Here is a brief history. The first of the Takata airbags where actually recalled in 2008 here in Canada, but because Canada relied on voluntary action, few details were provided to Transport Canada. As a result, Canada failed to detect that airbag recalls from several different car manufacturers all originated from this central company. It was government regulators in the United States who finally connected the dots in 2014 and put a recall order out. Instead of being proactive like U.S. officials, Canadian officials could only be reactive in this instance. It took until 2015 for the majority of recalls to be issued for these airbags in our country. In fact, it was not until 2017 that these recalls were completely cleared up.
Why did it take nearly seven years for a car company to recall all these potentially deadly airbags? The answer is that Canada's laws have not kept pace with other industrial countries, thus putting us at a significant disadvantage. Let us look at the United States, for example. The United States is often lauded as a positive example in this area. It has much stronger laws that allow the government to enforce a recall.
Until Bill is passed, the Government of Canada is relying on voluntary compliance for recalls. Simply put, at the moment, our motor vehicle safety legislation just does not have teeth. It does not have an enforcement mechanism. As well, punitive damages in court are significantly lower here than they are in the United States of America. This adds up to less than an incentive for vehicle manufacturers to issue recall notices in Canada and to prioritize recalls in the United States first.
Going back to the Takata example, once the problem was understood, there was a global shortage of the replacement airbags, which meant it was further delayed until this problem was solved.
How can we ensure Canada is treated the same as the United States by larger multinational car manufacturers? First, we need better inspection and testing when the first signs of a potential defect come to light. The legislation before the House today would significantly increase the power of the minister to order tests and studies of potential defects.

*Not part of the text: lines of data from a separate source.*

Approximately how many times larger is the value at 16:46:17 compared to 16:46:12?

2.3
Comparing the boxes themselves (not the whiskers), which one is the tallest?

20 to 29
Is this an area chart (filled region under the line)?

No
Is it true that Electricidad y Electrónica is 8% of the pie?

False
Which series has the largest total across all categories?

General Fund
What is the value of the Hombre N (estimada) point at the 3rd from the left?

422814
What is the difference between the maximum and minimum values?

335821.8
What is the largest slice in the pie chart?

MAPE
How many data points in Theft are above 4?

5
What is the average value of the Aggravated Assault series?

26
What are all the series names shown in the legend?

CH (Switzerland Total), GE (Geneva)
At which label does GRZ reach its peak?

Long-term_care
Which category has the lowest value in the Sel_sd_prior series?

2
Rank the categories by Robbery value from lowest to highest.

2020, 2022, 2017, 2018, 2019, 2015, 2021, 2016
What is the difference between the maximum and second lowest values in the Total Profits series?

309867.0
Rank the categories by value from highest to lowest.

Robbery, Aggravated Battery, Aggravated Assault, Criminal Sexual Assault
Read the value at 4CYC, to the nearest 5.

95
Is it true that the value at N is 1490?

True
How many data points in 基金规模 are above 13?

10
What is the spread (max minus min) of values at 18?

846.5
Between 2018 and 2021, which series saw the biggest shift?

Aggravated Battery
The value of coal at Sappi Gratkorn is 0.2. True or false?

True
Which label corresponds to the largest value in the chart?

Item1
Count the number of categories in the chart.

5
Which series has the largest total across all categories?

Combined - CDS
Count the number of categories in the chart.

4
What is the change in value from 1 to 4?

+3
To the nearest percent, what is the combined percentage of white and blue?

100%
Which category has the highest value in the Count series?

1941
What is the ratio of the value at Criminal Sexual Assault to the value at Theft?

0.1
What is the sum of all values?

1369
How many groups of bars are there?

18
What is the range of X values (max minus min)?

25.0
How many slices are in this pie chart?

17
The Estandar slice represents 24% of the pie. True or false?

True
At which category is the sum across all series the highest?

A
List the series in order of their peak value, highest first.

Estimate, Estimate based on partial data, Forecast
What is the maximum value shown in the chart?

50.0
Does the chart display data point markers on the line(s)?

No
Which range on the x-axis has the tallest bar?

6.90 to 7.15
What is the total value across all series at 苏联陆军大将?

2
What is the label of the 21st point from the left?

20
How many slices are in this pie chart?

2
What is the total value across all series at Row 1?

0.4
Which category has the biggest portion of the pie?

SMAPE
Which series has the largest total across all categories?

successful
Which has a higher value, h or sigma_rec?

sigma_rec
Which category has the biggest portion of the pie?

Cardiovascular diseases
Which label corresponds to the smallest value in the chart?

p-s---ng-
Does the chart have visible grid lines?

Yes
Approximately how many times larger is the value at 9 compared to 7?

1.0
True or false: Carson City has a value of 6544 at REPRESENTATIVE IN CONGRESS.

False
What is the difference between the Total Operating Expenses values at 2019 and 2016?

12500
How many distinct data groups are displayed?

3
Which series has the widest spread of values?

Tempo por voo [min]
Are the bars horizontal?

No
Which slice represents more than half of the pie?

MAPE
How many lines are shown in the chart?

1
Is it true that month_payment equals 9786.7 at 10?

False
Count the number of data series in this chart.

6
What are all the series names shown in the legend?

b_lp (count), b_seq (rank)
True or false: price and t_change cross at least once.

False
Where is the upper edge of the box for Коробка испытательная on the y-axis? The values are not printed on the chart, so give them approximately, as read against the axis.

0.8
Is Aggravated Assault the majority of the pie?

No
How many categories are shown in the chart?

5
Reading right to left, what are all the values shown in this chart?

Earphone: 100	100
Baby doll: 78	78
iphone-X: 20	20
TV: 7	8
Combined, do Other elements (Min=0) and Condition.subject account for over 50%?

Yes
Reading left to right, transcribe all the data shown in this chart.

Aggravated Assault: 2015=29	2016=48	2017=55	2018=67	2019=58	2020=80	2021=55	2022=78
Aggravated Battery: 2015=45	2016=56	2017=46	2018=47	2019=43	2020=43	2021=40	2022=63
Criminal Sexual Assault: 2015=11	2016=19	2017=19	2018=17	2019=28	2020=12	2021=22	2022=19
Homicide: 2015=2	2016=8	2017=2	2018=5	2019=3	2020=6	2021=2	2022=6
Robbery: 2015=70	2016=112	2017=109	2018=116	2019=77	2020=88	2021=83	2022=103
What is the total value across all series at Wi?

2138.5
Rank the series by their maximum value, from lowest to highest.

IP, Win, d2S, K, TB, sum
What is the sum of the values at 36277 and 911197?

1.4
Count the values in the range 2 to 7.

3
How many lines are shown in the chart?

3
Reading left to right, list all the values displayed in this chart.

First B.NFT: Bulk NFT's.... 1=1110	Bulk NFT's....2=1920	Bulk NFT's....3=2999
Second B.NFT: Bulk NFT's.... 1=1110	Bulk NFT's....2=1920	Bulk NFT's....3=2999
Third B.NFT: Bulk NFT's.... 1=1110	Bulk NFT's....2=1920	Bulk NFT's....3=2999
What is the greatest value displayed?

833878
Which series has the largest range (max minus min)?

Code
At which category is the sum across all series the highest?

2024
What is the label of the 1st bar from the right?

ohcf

It also includes significant fines both against an individual and a company that gets in the way of a government inspector.
Second, we need to increase the power of the minister to force companies to take responsibility, even if they were not the manufacturer of the part. This legislation makes it very clear that car manufacturers are, in fact, responsible for their final product. If they picked a supplier with a defective part, it is still on the manufacturer to make it right for the consumer.
Third, we need to give the minister the ability to initiate a recall. This applies to manufacturers that have not identified a defect in the vehicles they sell, but could now be compelled to issue a recall if a sub-standard part is used in the vehicles they manufacture. Even in 2017, a decade after the first recalls, there were still new recalls being made for these Takata airbags. This legislation would have allowed the minister to issue a directive to all manufacturers in Canada to replace all Takata airbags, full stop. Instead, some Canadians found out years later they had been at risk all along.
In conclusion, this legislation is a very positive step in the right direction. The Conservative Party is very proud to stand behind this legislation and take it forward in order to benefit the lives of Canadians. We believe it will look after their safety and well-being, and that our loved ones will be protected.